Large-sized T4 Choroidal Melanoma:
A patient with a very large choroidal melanoma may be treated by removal of the eye (enucleation). This is because the amount of radiation required to destroy a choroidal melanoma that fills most of the eye may be too much for the eye to tolerate.
However, most patients with large-sized choroidal melanoma can be also be treated with eye-sparing radiation therapy. After radiation for large choroidal melanoma, these eyes are at greater risk to have poor vision, to become uncomfortable and may have to be removed.
Additional info
It is important to note that as compared to like-sized malignant melanoma of the skin, patients are much more likely to survive a choroidal melanoma. This is because it is much more difficult for a choroidal melanoma to spread from (get out of) the eye to other parts of the body. However, large (choroidal melanoma) tumor size decreases the chance that vision-sparing treatments will be successful. In general, the larger the choroidal melanoma the worse the prognosis for both vision and metastasis.

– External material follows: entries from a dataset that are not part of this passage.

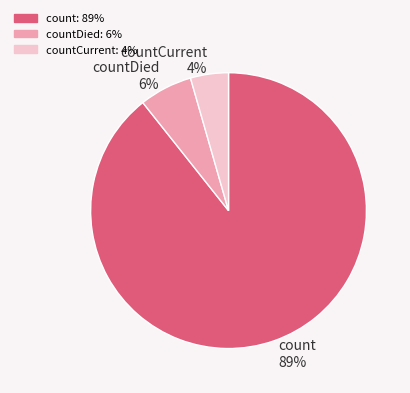

To the nearest percent, what is the difference between the countDied and countCurrent slice percentages?

2%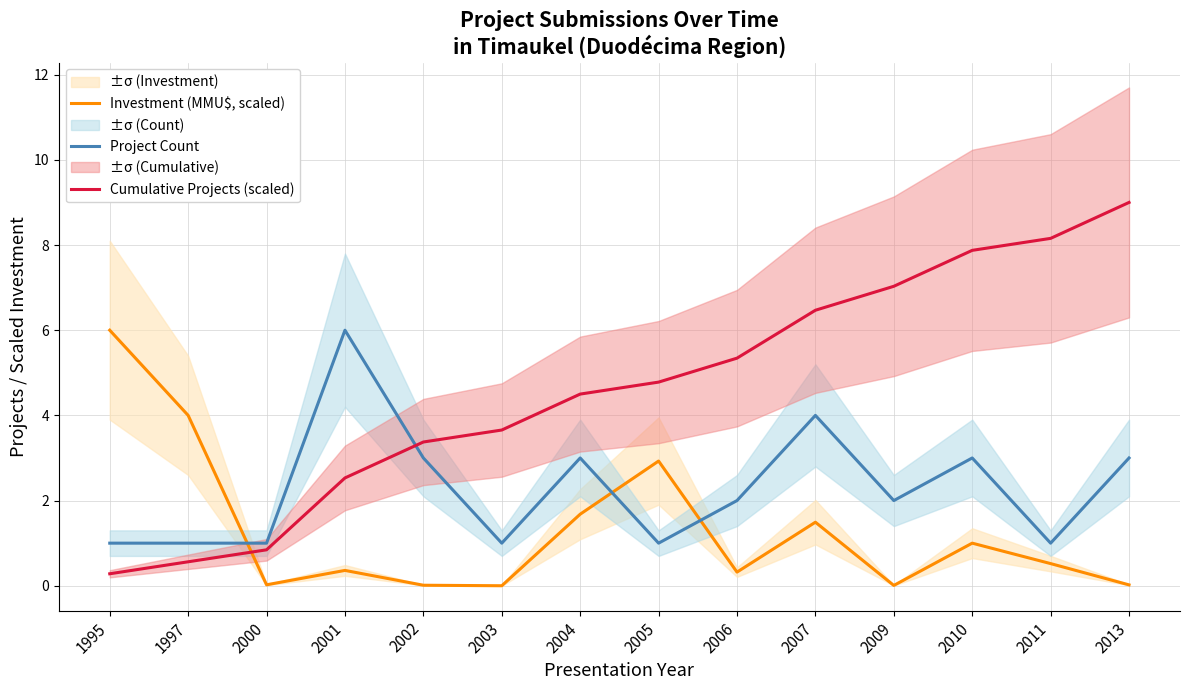

At which category is the sum across all series the highest?

2013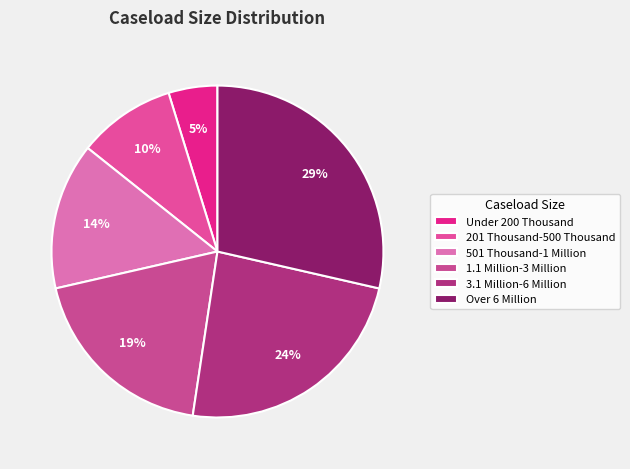

How many segments does this pie chart have?

6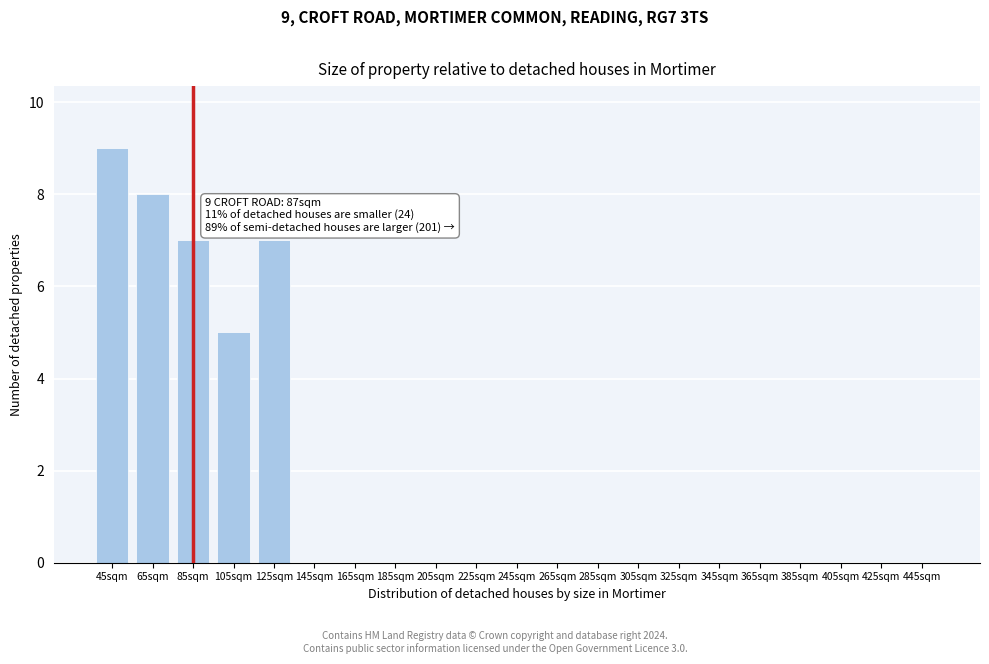

Reading left to right, what are all the values shown in this chart?

45sqm=9	65sqm=8	85sqm=7	105sqm=5	125sqm=7	145sqm=0	165sqm=0	185sqm=0	205sqm=0	225sqm=0	245sqm=0	265sqm=0	285sqm=0	305sqm=0	325sqm=0	345sqm=0	365sqm=0	385sqm=0	405sqm=0	425sqm=0	445sqm=0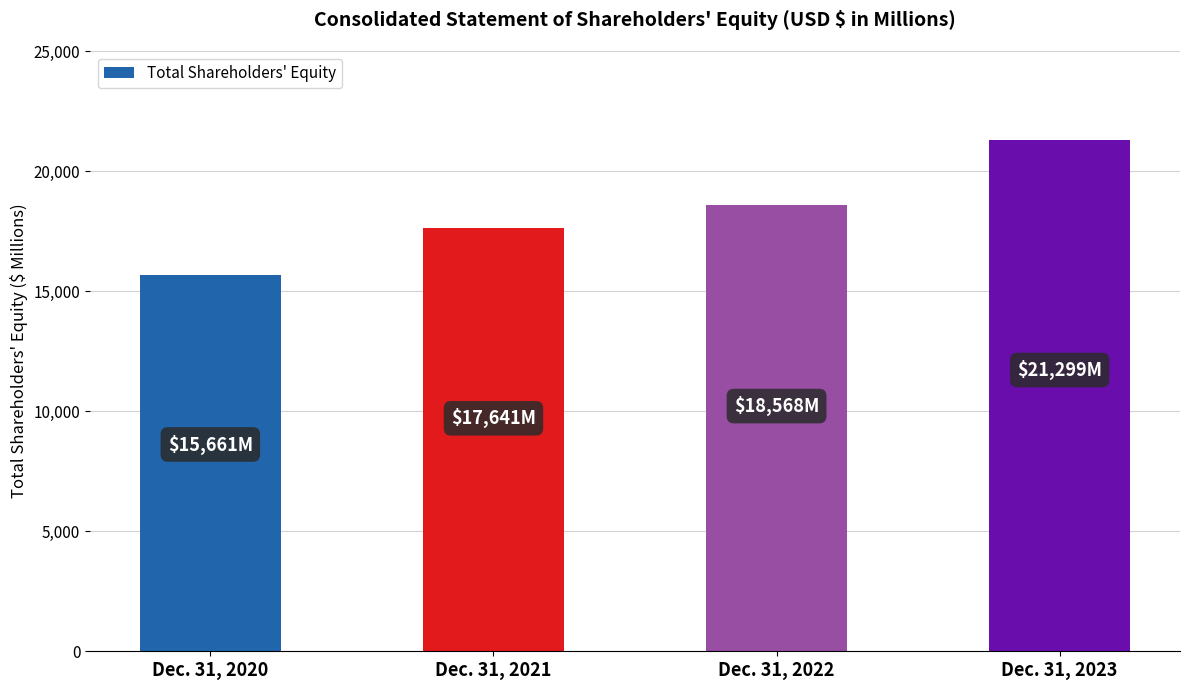

Between Dec. 31, 2020 and Dec. 31, 2023, which is larger?

Dec. 31, 2023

Dr Finger suggests you protect your eyes from ultraviolet radiation. He says, “Think of Sunglasses as Sun Block for your Eyes” ™
Patients often ask why they have a choroidal melanoma. Choroidal melanoma is more common among patients with blue vs. brown eyes, those with outdoor occupations and in Australia where there is an ozone hole. Therefore, it seems reasonable to assume (though unproven) that choroidal melanoma is related to sunlight (ultraviolet exposure). In that sunlight exposure has been linked to several eye cancers and diseases of the eye, Dr. Finger suggests that you “Think of Sunglasses as Sun Block for your Eyes” ™ and start wearing your UV blocking sunglasses. They make great gifts too!